No, we've already seen that contrary to what you pretend, they could vote provided they weren't called to active duty. In other words, if you were called (or pressed) into active service, you lost your right to vote for the duration of that service despite retaining French citizenship.
Nope, If they were called or pressed into active service, they could vote provided they asked a leave (and get it) for the voting Sunday so they could freely go to the polling station where they were regularly registered, as it is explicitly stated in the organic law. The mean time of a leave, in peace time, is one week-end per week, so that isn't very hard to get the opportunity to go to vote. In war time, there is obviously less opportunities of leave. In 1916, one soldier in active service had a right of seven days of leave each four months, granted that his units wasn't doing an offensive, that is not much and not something that one would waste just for voting, but... wars stay the exception. Especially in your 1921 example.
I fail to understand how nominally allowing all men the right to vote but then having the right to register to vote be based on subjective criteria like property, taxation or "literacy" (US) is any different to nominally allowing all men the right to vote provided they meet certain property-owning criteria. (UK)
At last! I asked you what were registration requirements and you -up to know- didn't cared to give them... So I consistently engaged the point that registration, in itself, isn't something that goes against universal suffrage... If the registration requirement explicitly and exclusively required property or taxation, it was a tax-based voting, and if it needed literacy, it was a capacity based voting.
Might you give me legal examples of such registration requirement please?

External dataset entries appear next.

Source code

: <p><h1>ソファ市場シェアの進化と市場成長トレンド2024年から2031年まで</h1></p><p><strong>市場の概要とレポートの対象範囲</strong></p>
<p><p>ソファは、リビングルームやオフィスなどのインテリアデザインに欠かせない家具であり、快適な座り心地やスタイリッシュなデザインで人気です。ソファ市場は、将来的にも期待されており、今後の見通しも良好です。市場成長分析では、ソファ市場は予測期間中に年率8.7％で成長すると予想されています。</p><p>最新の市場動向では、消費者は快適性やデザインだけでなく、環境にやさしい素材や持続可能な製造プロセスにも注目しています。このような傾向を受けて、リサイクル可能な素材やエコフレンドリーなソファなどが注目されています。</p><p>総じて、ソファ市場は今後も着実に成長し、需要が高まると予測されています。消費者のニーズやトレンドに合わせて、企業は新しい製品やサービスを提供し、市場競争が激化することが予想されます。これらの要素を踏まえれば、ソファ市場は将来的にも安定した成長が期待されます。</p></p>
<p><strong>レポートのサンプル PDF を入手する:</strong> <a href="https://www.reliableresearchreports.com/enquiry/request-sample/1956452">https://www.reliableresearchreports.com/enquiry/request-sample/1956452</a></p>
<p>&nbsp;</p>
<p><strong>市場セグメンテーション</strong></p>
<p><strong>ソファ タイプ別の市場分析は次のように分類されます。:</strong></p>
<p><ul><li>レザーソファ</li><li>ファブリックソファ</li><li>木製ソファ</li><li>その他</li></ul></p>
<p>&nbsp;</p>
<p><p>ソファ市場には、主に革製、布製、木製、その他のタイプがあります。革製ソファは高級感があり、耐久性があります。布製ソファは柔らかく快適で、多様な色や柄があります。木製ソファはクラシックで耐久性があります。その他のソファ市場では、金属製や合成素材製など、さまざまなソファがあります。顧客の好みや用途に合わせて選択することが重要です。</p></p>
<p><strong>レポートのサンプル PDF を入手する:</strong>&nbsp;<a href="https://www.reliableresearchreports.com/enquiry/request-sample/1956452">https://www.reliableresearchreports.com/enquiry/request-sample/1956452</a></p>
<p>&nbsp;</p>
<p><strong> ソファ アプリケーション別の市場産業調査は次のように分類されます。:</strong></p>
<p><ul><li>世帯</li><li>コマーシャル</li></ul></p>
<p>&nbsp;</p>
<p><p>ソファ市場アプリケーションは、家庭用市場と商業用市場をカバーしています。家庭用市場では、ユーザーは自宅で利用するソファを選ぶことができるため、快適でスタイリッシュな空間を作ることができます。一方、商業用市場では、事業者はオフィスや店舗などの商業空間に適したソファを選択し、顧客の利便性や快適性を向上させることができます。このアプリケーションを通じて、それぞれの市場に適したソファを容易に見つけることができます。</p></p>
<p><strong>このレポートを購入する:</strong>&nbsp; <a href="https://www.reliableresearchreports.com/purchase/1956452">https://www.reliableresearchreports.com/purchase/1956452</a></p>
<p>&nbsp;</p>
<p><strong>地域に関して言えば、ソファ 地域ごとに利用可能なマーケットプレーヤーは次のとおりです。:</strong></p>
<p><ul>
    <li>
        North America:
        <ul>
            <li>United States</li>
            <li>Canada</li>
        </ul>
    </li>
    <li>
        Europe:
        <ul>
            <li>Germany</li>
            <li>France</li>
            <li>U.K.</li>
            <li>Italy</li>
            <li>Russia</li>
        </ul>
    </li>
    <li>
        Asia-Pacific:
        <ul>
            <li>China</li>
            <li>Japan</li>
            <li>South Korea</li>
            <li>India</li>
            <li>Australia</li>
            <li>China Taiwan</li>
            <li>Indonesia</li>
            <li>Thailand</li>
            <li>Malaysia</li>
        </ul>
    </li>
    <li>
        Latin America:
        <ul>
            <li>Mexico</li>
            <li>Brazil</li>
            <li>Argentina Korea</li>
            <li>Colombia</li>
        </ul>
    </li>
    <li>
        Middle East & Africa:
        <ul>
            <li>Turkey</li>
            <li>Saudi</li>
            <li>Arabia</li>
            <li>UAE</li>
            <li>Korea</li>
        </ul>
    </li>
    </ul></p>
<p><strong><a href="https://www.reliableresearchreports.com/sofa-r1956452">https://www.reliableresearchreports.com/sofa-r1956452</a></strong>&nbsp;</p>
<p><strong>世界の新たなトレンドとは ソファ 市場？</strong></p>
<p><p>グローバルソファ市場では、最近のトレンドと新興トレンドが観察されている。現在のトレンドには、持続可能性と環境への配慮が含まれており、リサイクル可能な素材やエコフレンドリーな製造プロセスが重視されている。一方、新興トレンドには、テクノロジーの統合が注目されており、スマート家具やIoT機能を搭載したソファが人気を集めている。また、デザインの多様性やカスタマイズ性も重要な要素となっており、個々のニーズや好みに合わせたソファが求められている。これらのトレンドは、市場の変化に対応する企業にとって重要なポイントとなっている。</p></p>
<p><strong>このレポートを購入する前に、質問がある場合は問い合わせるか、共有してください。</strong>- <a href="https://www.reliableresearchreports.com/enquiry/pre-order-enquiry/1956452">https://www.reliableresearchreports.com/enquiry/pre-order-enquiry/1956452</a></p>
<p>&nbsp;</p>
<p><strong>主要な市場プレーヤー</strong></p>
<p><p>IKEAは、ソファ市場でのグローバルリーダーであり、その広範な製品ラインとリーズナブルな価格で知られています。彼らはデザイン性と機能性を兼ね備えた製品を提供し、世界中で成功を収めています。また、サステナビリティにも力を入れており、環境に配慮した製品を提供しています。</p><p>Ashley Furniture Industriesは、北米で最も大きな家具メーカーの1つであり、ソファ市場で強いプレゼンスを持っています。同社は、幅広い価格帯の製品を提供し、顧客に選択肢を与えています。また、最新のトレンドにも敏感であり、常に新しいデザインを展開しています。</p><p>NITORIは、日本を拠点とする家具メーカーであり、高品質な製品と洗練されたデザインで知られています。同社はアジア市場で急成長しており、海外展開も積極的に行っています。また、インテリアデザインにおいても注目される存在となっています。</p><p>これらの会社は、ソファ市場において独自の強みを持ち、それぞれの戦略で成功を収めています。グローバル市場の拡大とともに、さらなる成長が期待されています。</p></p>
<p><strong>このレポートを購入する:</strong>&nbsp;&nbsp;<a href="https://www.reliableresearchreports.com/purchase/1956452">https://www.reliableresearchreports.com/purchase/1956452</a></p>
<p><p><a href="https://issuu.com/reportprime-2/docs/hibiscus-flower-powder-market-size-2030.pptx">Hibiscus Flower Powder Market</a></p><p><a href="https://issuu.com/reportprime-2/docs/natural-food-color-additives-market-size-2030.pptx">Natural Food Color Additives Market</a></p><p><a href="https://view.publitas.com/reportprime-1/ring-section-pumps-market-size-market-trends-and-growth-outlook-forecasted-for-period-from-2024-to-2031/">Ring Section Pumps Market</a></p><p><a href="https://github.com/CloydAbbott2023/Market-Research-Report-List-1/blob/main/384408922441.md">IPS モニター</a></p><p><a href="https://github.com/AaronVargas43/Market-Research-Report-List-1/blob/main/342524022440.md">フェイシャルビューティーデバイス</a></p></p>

You have consistently failed to engage this point, except only by resorting to the empty sophistry of statements like: "well prisoners, minors and animals can't vote, so clearly no state has universal suffrage."
Funny to read that from someone who argued that there was no universal suffrage because movable goods were not allowed to vote

. What is the status of a non-human animal, mind you? Yes, a movable good (I've never stated that animals can't vote, as one animal,
homo sapiens, can vote in most representative regimes, granted it respect other criteria). The example of slaves is exactly the example of animals. If there is "empty sophistry", I fear it happened as soon as your first reaction.
In fact there is no sophistry, there is only an arbitrary -and quite irrational, IMHO- try, by you, to make objects "inside" and others "outside" what is considered good to be part of the people. Exactly what had been done, in previous times of representatives regimes. Exactly what we still do it now in our current representatives regimes.
Not understanding that citizenship is, by definition, a concept that include some and exclude others, is not understanding what is citizenship.
[by the way, Prisoners can vote in some states (like France, albeit a significant number of them are forbidden to vote in the United Kingdom as far as I know [the UK condemnation for that by the European Court of Human Rights is well know]).
Minor can't vote in all representatives regimes I've heard of.]
If "The people" can be defined to exclude those who actually live in the country, then it ceases to have meaning: At that point you might just as well claim that any absolute monarchy was a democracy, they just had a very limited definition of "The Peoplle".
Then "universal suffrage" according to your definition (I disagree with) didn't exist, never existed, and will probably not exist for the next thousand years at last, if not never.